THE PROBLEM ->
Skipping any pictures, give all of the records below again exactly.

(Source texts of formatted documents)
:::::

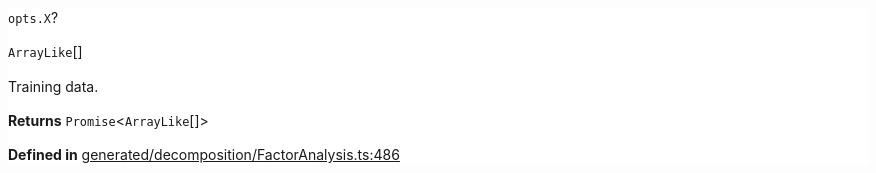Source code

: </td>
</tr>
<tr>
<td>

`opts.X`?

</td>
<td>

`ArrayLike`[]

</td>
<td>

Training data.

</td>
</tr>
</tbody>
</table>

**Returns** `Promise`\<`ArrayLike`[]\>

**Defined in** [generated/decomposition/FactorAnalysis.ts:486](https://github.com/transitive-bullshit/scikit-learn-ts/blob/d136d90c5cb653f22204ec450ae61706606a5b96/packages/sklearn/src/generated/decomposition/FactorAnalysis.ts#L486)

:::::

PROBLEM SOLUTION ->
Source code

: </td>
</tr>
<tr>
<td>

`opts.X`?

</td>
<td>

`ArrayLike`[]

</td>
<td>

Training data.

</td>
</tr>
</tbody>
</table>

**Returns** `Promise`\<`ArrayLike`[]\>

**Defined in** [generated/decomposition/FactorAnalysis.ts:486](https://github.com/transitive-bullshit/scikit-learn-ts/blob/d136d90c5cb653f22204ec450ae61706606a5b96/packages/sklearn/src/generated/decomposition/FactorAnalysis.ts#L486)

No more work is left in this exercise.